5 Things Your Resume Doesn’t Need

2018-06-28 by Samantha

These 5 Things Can Be Left Off Your Resume

You may not realize how little time it takes a potential employer to make up their mind about you. It often takes only a quick glance of your resume before they decide whether or not they want to keep reading. If you give them too little information, they know you don’t have much to offer. On the other hand, if you give them too much information, they know you can’t get to the point.

When you sit down to write your first resume, think long and hard about the right balance of detail and clarity. Don’t feel like you’re required to include every section you see on a sample resume. Many of those samples were written before the quick-draw hiring process of today. If your first draft includes any of the following, delete it now:

1. A summary filled with buzzwords.

How would you like to work at a place where employees leverage their core competencies to create significant competitive advantages aligned with the strategic needs of their clients?

Did that sentence make your brain hurt? Well, you’ll make a hiring manager’s brain hurt if you describe yourself as a professional and hardworking team player with a commitment to excellence in client service. Selling yourself in 30 seconds of simple language is what the interview is for, not the resume. Skip the summary and jump right into your experience. Which brings us to…

2. Previous jobs that have nothing to do with this job.

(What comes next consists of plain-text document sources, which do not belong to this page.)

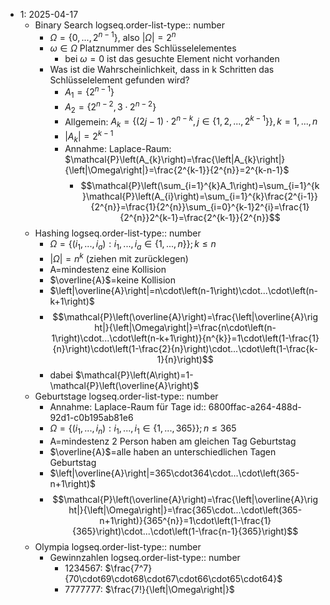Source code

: - 1: 2025-04-17
	- Binary Search
	  logseq.order-list-type:: number
		- $\Omega=\left\lbrace0,...,2^{n-1}\right\rbrace$, also $\left|\Omega\right|=2^{n}$
		- $\omega\in\Omega$ Platznummer des Schlüsselelementes
			- bei $\omega=0$ ist das gesuchte Element nicht vorhanden
		- Was ist die Wahrscheinlichkeit, dass in k Schritten das Schlüsselelement gefunden wird?
			- $A_1=\left\lbrace2^{n-1}\right\rbrace$
			- $A_2=\left\lbrace2^{n-2},3\cdot2^{n-2}\right\rbrace$
			- Allgemein: $A_{k}=\left\lbrace\left(2j-1\right)\cdot2^{n-k},j\in\left\lbrace1,2,...,2^{k-1}\right\rbrace\right\rbrace,k=1,...,n$
			- $\left|A_{k}\right|=2^{k-1}$
			- Annahme: Laplace-Raum: $\mathcal{P}\left(A_{k}\right)=\frac{\left|A_{k}\right|}{\left|\Omega\right|}=\frac{2^{k-1}}{2^{n}}=2^{k-n-1}$
				- $$\mathcal{P}\left(\sum_{i=1}^{k}A_1\right)=\sum_{i=1}^{k}\mathcal{P}\left(A_{i}\right)=\sum_{i=1}^{k}\frac{2^{i-1}}{2^{n}}=\frac{1}{2^{n}}\sum_{i=0}^{k-1}2^{i}=\frac{1}{2^{n}}2^{k-1}=\frac{2^{k-1}}{2^{n}}$$
	- Hashing
	  logseq.order-list-type:: number
		- $\Omega=\left\lbrace\left(i_1,...,i_{a}\right):i_1,...,i_{a}\in\left\lbrace1,...,n\right\rbrace\right\rbrace;k\leq n$
		- $\left|\Omega\right|=n^{k}$ (ziehen mit zurücklegen)
		- A=mindestenz eine Kollision
		- $\overline{A}$=keine Kollision
		- $\left|\overline{A}\right|=n\cdot\left(n-1\right)\cdot...\cdot\left(n-k+1\right)$
		- $$\mathcal{P}\left(\overline{A}\right)=\frac{\left|\overline{A}\right|}{\left|\Omega\right|}=\frac{n\cdot\left(n-1\right)\cdot...\cdot\left(n-k+1\right)}{n^{k}}=1\cdot\left(1-\frac{1}{n}\right)\cdot\left(1-\frac{2}{n}\right)\cdot...\cdot\left(1-\frac{k-1}{n}\right)$$
		- dabei $\mathcal{P}\left(A\right)=1-\mathcal{P}\left(\overline{A}\right)$
	- Geburtstage
	  logseq.order-list-type:: number
		- Annahme: Laplace-Raum für Tage
		  id:: 6800ffac-a264-488d-92d1-c0b195ab81e6
		- $\Omega=\left\lbrace\left(i_1,...,i_{n}\right):i_1,...,i_1\in\left\lbrace1,...,365\right\rbrace\right\rbrace;n\leq365$
		- A=mindestenz 2 Person haben am gleichen Tag Geburtstag
		- $\overline{A}$=alle haben an unterschiedlichen Tagen Geburtstag
		- $\left|\overline{A}\right|=365\cdot364\cdot...\cdot\left(365-n+1\right)$
		- $$\mathcal{P}\left(\overline{A}\right)=\frac{\left|\overline{A}\right|}{\left|\Omega\right|}=\frac{365\cdot...\cdot\left(365-n+1\right)}{365^{n}}=1\cdot\left(1-\frac{1}{365}\right)\cdot...\cdot\left(1-\frac{n-1}{365}\right)$$
	- Olympia
	  logseq.order-list-type:: number
		- Gewinnzahlen
		  logseq.order-list-type:: number
			- 1234567: $\frac{7^7}{70\cdot69\cdot68\cdot67\cdot66\cdot65\cdot64}$
			- 7777777: $\frac{7!}{\left|\Omega\right|}$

Unless you come from a very wealthy family, chances are you had a fairly mundane job to earn extra cash during high school or college. You might have gained some wisdom from that job that you can carry over to this one. For example, if you worked the counter at fast-food restaurant, you might have learned how to persuade people that, yes, they do want to add a dessert for only three dollars more. If you can’t make a connection between your mundane jobs and your career, leave them off your resume – especially if you’ve held more career-relevant jobs since then.

3. Skills that have nothing to do with this job.

You’re the best mechanic you know. Obviously, that’s a great talent when you have car trouble. But how does it help an employer if the job has nothing to do with fixing cars? Just like previous jobs, you have to make sure you can draw a connection between the ability you have and the ability they want. If you can’t, leave it off your resume altogether.

4. Your hobbies and interests.

What you do in your spare time only matters to an employer if you’ve learned a useful skill along the way, or achieved a milestone that demonstrates your discipline. Like your 30-second pitch, the time for a chat about your passion for travel is during the interview, if the hiring manager asks you what you like to do outside of work. You might think a “Hobbies and Interests” section adds color to your resume, but an employer’s decision to contact you is black and white.

5. “References available upon request.”

An employer will assume from the beginning that you’re willing to put them in touch with your references – if you have some good ones, that is. In the time it takes for you to figure out exactly how to fit this line in your resume so it doesn’t need its own page, you could be contacting former supervisors and colleagues and making sure they’ll vouch for you. Delete the line and get calling!